Thank you for the useful feedback. I've seen things change a lot over the many years I have been in nursing, and you are spot-on that an organized, articulate presentation can open closed ears. Any other specifics jump out at anyone (regarding what it takes to overcome a unit culture that dissuades calling codes etc.)? In the specific event that led to this post, it was fortunate that after some push back, I was able to make myself heard, or the patient would have expired that night, within the hour. No question. I'm working on sussing out specific things in presentation that can lead to getting some one a needed intervention faster. As you have noted, with experience we come to know things instinctively. What I'm looking for is moving that instinctive knowledge into specific suggestions. Organization, articulateness, knowing the background answers that you'll need - these are all exactly the kind of specifics I'm looking to have contributed here. Thanks. Any others come to mind?

Specializes in Nursing Supervisor.

I actually called a code before the pt coded...

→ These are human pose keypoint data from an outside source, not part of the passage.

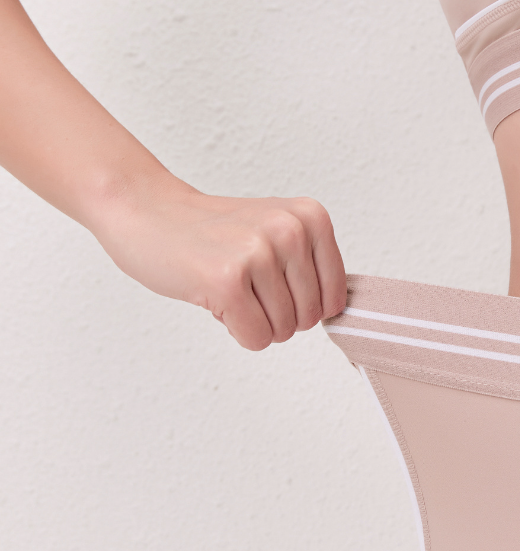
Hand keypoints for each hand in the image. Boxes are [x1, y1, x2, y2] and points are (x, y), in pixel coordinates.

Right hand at [94, 178, 346, 349]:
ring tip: (227, 284)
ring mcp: (260, 254)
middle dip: (276, 316)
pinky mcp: (227, 280)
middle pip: (308, 319)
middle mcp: (291, 231)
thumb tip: (339, 313)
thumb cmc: (212, 231)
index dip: (301, 305)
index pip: (334, 299)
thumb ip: (312, 264)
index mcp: (311, 218)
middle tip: (244, 284)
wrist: (149, 212)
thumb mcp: (278, 230)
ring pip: (282, 332)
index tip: (271, 283)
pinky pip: (255, 338)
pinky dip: (235, 330)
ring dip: (253, 321)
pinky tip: (214, 296)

I was talking with a pt and they seemed to suddenly act strange, my charge nurse happened to be walking by in the hall, and I asked her to call an RRT for me (rapid response team), (I didn't know what was going on but I knew it was bad!). I turned to the pt and said "nevermind... I think he's gonna code!" and pushed the code button. The code team arrived and the pt was still sitting on the side of the bed, (with me standing by wide-eyed!) the first couple to arrive asked why I called a code blue, and within a second the pt turned grey and fell backwards in bed!

Long story short, it was a real code, I have no idea how I knew (I was still pretty new), and he didn't make it. We called his mother to come in and she didn't seem shocked at all. Very calm and matter of fact. I asked her if she was really OK and she said "I knew it was coming, he called me tonight and told me 'bye' and that he loved me very much, but that he knew he was going to die tonight"!!

:wideyed::wideyed: Anyway, trust your gut. If you know something is wrong but you don't know what, ask for help! Our hospital has a rapid response team, who we can call for help, another set of eyes, and just when you know something is wrong but can't put a finger on it!!